They show DZ out on the course as he passes Tommy Voeckler and his pain face™.
They interview Millar, and he says that unlike the "fat" Wiggo, the new Wiggo will go like a rocket today.
There’s Cadel starting, he’s been cryptically hinting at some sort of problem with this Tour, and he’s not speaking to his teammates or the press. Could that have to do with the fact that his team’s craptacular TTT screwed him out of contending for the overall? He’s riding today to prove that he still deserves 4th place.
There goes Moreau, who’s been revisiting his dance with 10th place on the last two stages.

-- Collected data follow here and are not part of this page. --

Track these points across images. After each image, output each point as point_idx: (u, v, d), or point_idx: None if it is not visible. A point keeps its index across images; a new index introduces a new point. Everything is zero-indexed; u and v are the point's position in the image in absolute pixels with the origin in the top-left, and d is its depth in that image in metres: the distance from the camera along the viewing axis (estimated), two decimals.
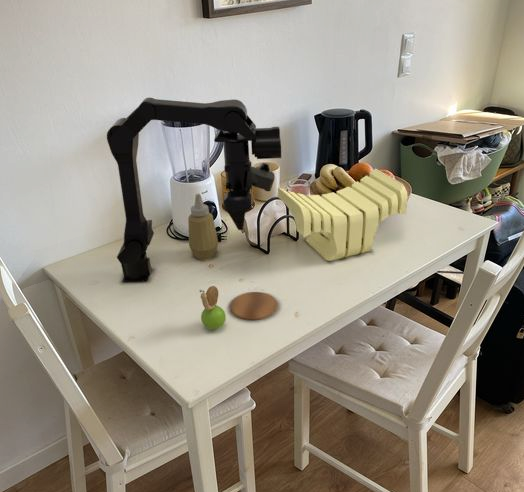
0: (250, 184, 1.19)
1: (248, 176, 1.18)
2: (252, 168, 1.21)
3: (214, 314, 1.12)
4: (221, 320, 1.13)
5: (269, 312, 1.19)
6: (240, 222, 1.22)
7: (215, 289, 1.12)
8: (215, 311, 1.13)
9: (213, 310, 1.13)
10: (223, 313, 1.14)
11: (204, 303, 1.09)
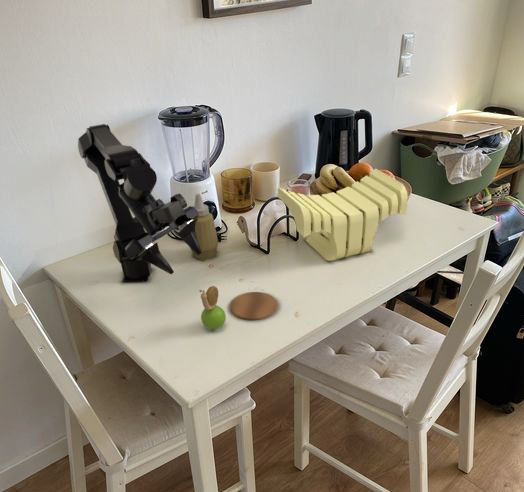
0: (153, 223, 1.08)
1: (148, 217, 1.08)
2: (159, 206, 1.10)
3: (214, 314, 1.12)
4: (221, 320, 1.13)
5: (269, 312, 1.19)
6: (164, 266, 1.10)
7: (215, 289, 1.12)
8: (215, 311, 1.13)
9: (213, 310, 1.13)
10: (223, 313, 1.14)
11: (204, 303, 1.09)
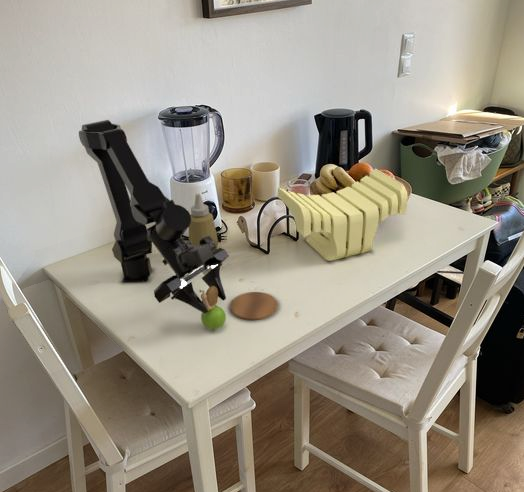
0: (182, 266, 1.07)
1: (177, 259, 1.08)
2: (189, 248, 1.09)
3: (214, 314, 1.12)
4: (221, 320, 1.13)
5: (269, 312, 1.19)
6: (198, 305, 1.09)
7: (215, 289, 1.12)
8: (215, 311, 1.13)
9: (213, 310, 1.13)
10: (223, 313, 1.14)
11: (204, 303, 1.09)
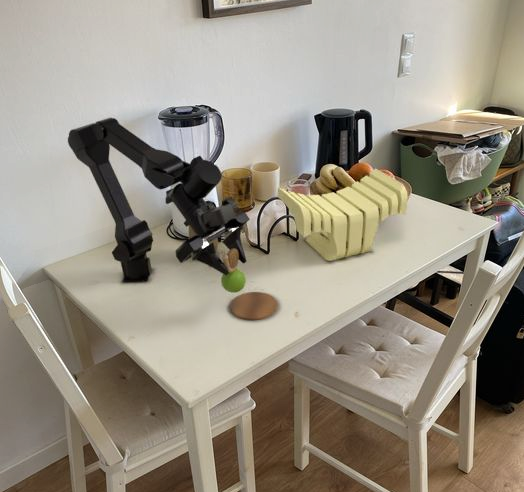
0: (204, 226, 1.07)
1: (199, 220, 1.07)
2: (211, 209, 1.09)
3: (235, 277, 1.12)
4: (241, 283, 1.13)
5: (269, 312, 1.19)
6: (220, 266, 1.09)
7: (236, 251, 1.11)
8: (235, 274, 1.12)
9: (233, 273, 1.12)
10: (243, 276, 1.14)
11: (225, 265, 1.09)
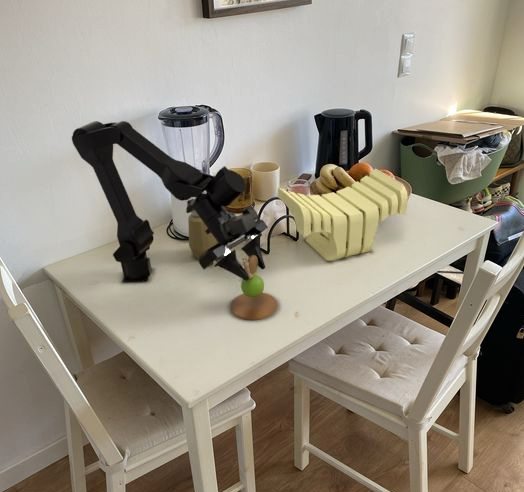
0: (226, 235, 1.12)
1: (221, 228, 1.12)
2: (232, 218, 1.14)
3: (254, 282, 1.17)
4: (260, 288, 1.18)
5: (269, 312, 1.19)
6: (241, 273, 1.14)
7: (256, 258, 1.16)
8: (255, 279, 1.17)
9: (253, 278, 1.18)
10: (262, 282, 1.19)
11: (246, 271, 1.14)
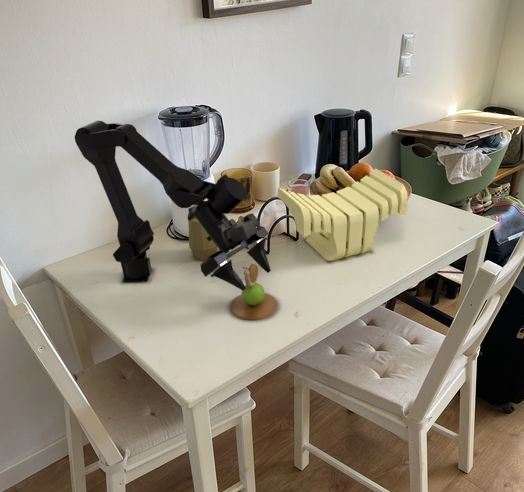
0: (227, 242, 1.13)
1: (222, 235, 1.13)
2: (233, 225, 1.15)
3: (255, 291, 1.18)
4: (261, 296, 1.19)
5: (269, 312, 1.19)
6: (237, 282, 1.14)
7: (256, 266, 1.18)
8: (255, 288, 1.19)
9: (254, 287, 1.19)
10: (263, 290, 1.20)
11: (246, 279, 1.15)
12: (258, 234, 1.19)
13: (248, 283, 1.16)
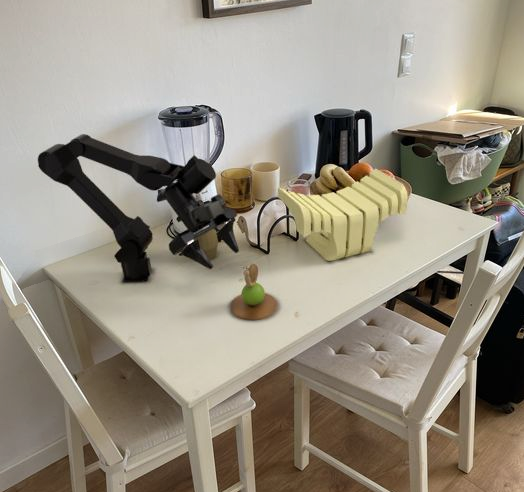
0: (195, 221, 1.16)
1: (190, 215, 1.17)
2: (201, 206, 1.18)
3: (255, 291, 1.18)
4: (261, 296, 1.19)
5: (269, 312, 1.19)
6: (204, 261, 1.17)
7: (256, 266, 1.18)
8: (255, 288, 1.19)
9: (254, 287, 1.19)
10: (263, 290, 1.20)
11: (246, 279, 1.15)
12: (226, 215, 1.22)
13: (248, 283, 1.16)
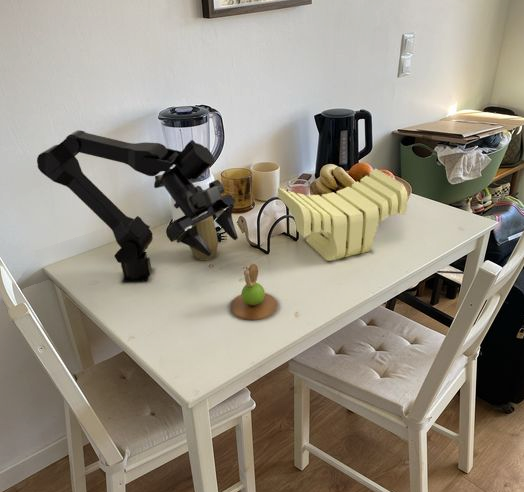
0: (193, 207, 1.15)
1: (188, 201, 1.15)
2: (199, 192, 1.17)
3: (255, 291, 1.18)
4: (261, 296, 1.19)
5: (269, 312, 1.19)
6: (203, 248, 1.15)
7: (256, 266, 1.18)
8: (255, 288, 1.19)
9: (254, 287, 1.19)
10: (263, 290, 1.20)
11: (246, 279, 1.15)
12: (225, 201, 1.20)
13: (248, 283, 1.16)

P&P mention there could be some rain today, a notion which delights me, as it will mean I can watch Menchov slid his way across France on his rear end. Is there any way we can get Razzy to ride a guest ITT today?
I’ve been neglecting to mention the "Underdogs" commercial that VS has been playing, a lot of the underdogs they mention makes sense, but I think when they show the hunter and mention coming back against the odds, I’m a little confused. Wouldn’t the deer or the baby bunny he’s shooting be the underdog in that situation? And what would that comeback be like? Would it be a goring by a deer or a gnawing of the genitals from a rabbit?
We get a shot of Cadel pedaling his bike, slowly losing his mind.
So if the rain comes, I’m sure we will have a situation where Contador’s teammates will give him valuable feedback about the course for his ride, things like applying extra lard to his tires and using his butter-based brake pads.
Here’s a Levi interview – he says that it was frustrating to watch Alberto drop Kloden as he was hoping for Kloden to win the stage. They discuss how Alberto’s move really screwed up Astana’s chances for a podium sweep, now why would Alberto do that? After Astana’s been so good to him?
Here’s Frankie talking to Lance, he’s cheekily says his goal is to "Go fast", just barely neglecting to say, "Duh!" That bugs me, so I will take one phallometer point off.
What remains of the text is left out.